The weapon system Sagarika has been mentioned by the media as a submarine launched cruise or ballistic missile with a range of over 300 km and as per details in the Asian Defence Journal (5/95): "India is testing scale models of a submarine-launched ballistic missile (SLBM) Sagarika in wind tunnels at the Aeronautical Defence Establishment (ADE), a part of DRDO. The project initiated about three years ago (1992), is aimed at building a SLBM that will be carried on India ’s indigenous nuclear submarine. This is a very complex process that involves the development of an optimum surface design of the missile to counter the airflow. Indian engineers are now trying to develop an engine and a guidance system for the cruise missile." It is therefore interesting to note that in early 2002 the Indian Navy, DRDO and Larsen and Toubro successfully launched the 200km  SSM  Dhanush from the OPV Subhadra (P51) and the trials are on going. The work on these systems is being carried at the Defence Research and Development Laboratory (DRDL), Hyderabad and the Research Centre, and the Aeronautical Defence Establishment located at Bangalore . Development of a submarine launched ballistic missile is a very complicated undertaking. Among the major problems associated with such a system are the effects of water in the nozzle on motor ignition. This effect caused the failure of two of three flights of the US Trident II missile and UK has been debating the safety factors in the Drell report.
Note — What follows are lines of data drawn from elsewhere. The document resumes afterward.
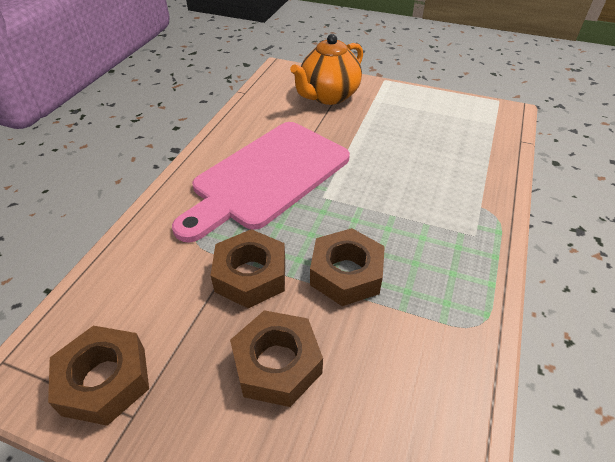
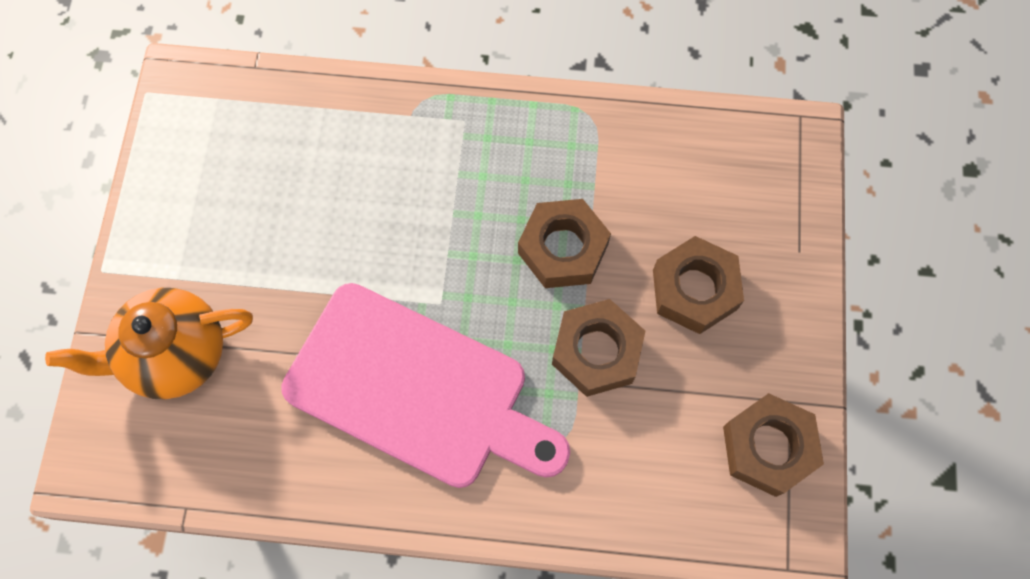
camera: 105 degrees left, 25 degrees up
orange teapot [290,34,363,105] -> orange teapot turned 135 degrees clockwise [45,288,253,399]

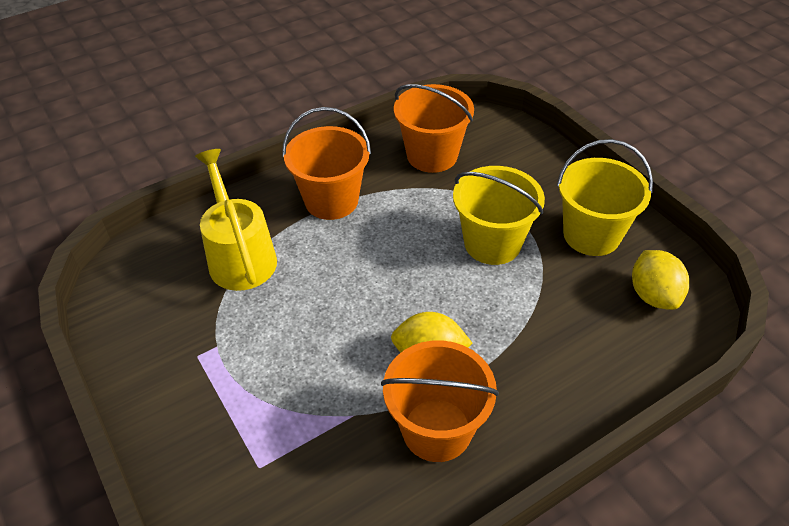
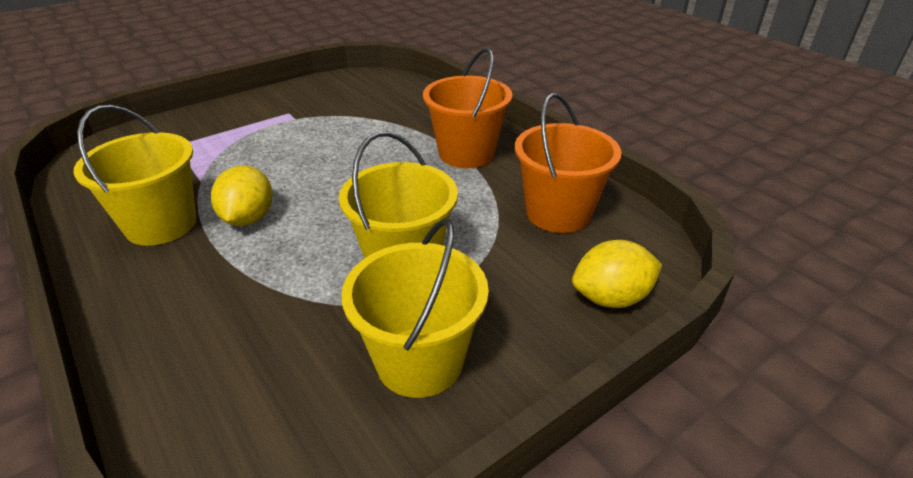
camera: 85 degrees right, 10 degrees down
yellow watering can [195,149,277,291] -> none
orange bucket [381,340,499,462] -> yellow bucket [74,105,196,246]
yellow lemon [632,250,689,310] -> yellow lemon moved to [572,240,662,308]

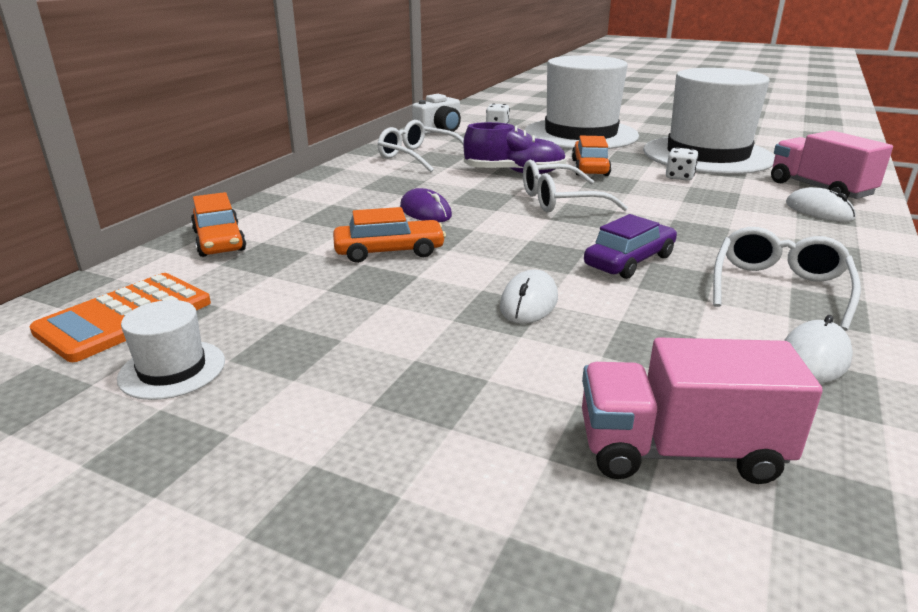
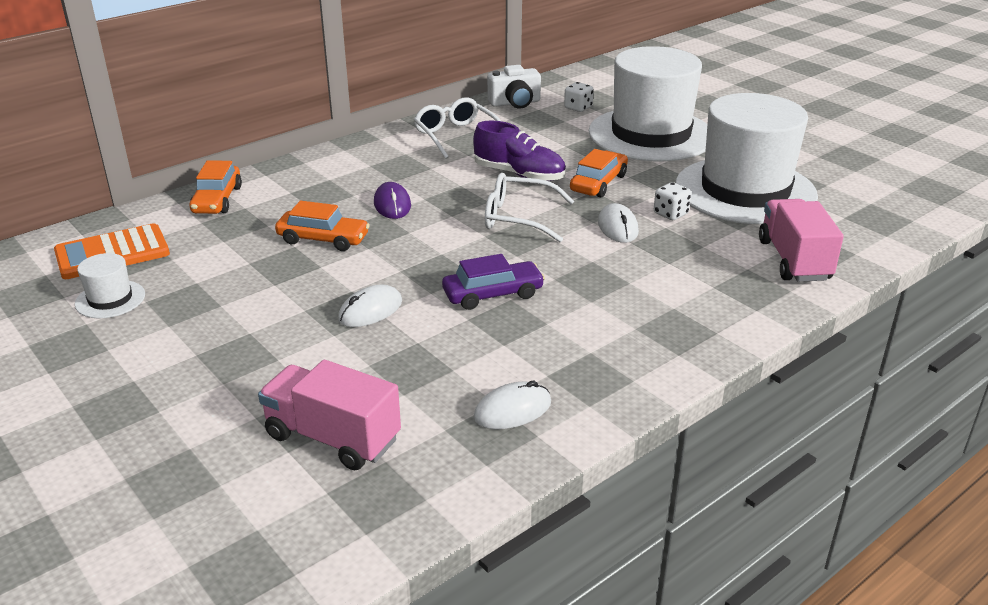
camera: 25 degrees right, 5 degrees up
white glasses [713,227,861,331] -> none
white mouse [786,187,856,222] -> white mouse moved to [598,203,639,243]

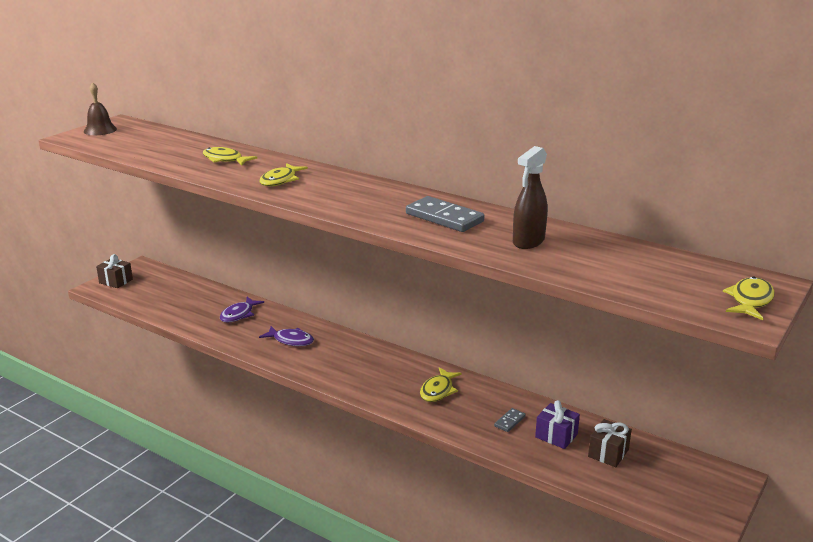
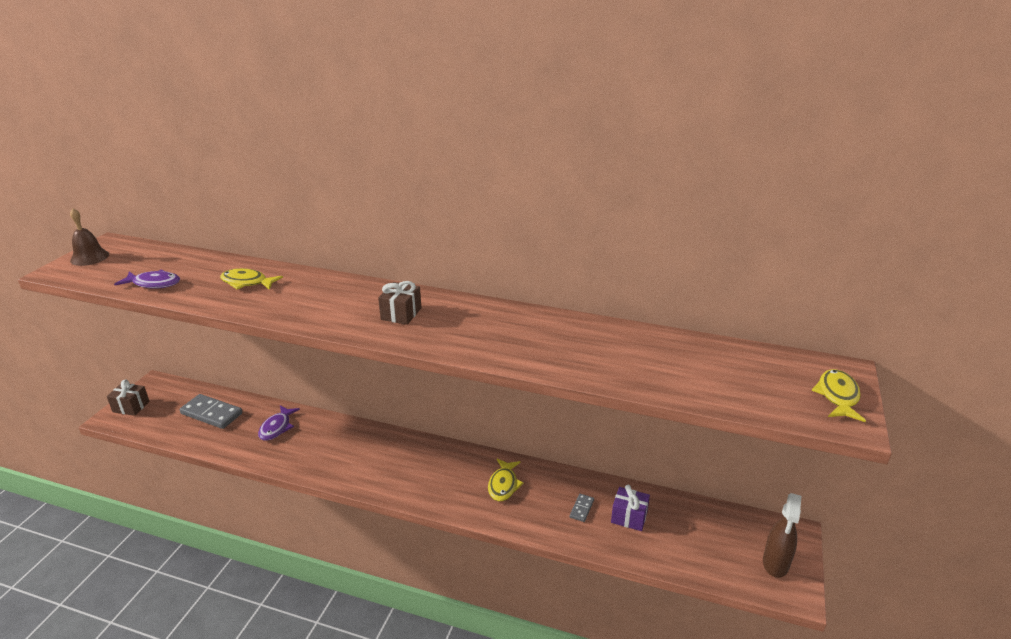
camera: 15 degrees left, 5 degrees up
yellow fish [259,163,308,186] -> none
purple fish [259,326,314,346] -> purple fish moved to [114,270,180,289]
grey domino [406,196,484,232] -> grey domino moved to [180,394,242,429]
brown spray bottle [513,146,548,249] -> brown spray bottle moved to [763,493,802,578]
brown gift [588,419,632,467] -> brown gift moved to [378,281,421,325]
Maraging steel components for missile projects are produced at Mishra Dhatu Nigam Ltd., Midhani or at its Hindustan 's Aerospace Division located in Bangalore and by Godrej Aerospace drawing on the vast experience of ISRO. The aluminium alloy components are being manufactured by the Bharat Aluminium Company. It has been reported that computer aided warship design and stability studies are being carried out at the Institute of Armament Technology , Pune, with related signature analysis work carried out at the Naval Science and Technological Laboratory, Visakhapatnam .


The Indian Government has given the go ahead for a Nuclear Command under the CDS.Experts have opined that the present Indian nuclear strategy would have to place a greater emphasis on 'second strike' capability to ensure deterrence. Such a potential would probably not suffice if it were restricted  to the Indian landmass with mobile AGNI missiles or aerial delivery, even if TU 22Ms and SU 30 MKI are inducted. The need to analyse this in greater depth for projection of power from movable platforms has to be emphasised. To give credence to India’s nuclear war fighting structure that is yet to be formulated, will also depend on the 'will' of the leadership to pursue a given strategy. India will have to demonstrate a potential to survive a pre-emptive attack. This would necessitate a policy to provide a visible survival capability to the civilian population and industrial units like the 12 million ton Reliance Refinery at Jamnagar , that lies in the proximity of her borders. Additionally this would entail much larger expenditures on damage limitation infrastructure .The sea leg of the triad appears attractive and offers the best bang for the big bucks that the Indian Naval planners are spending on the ATV, which must succeed.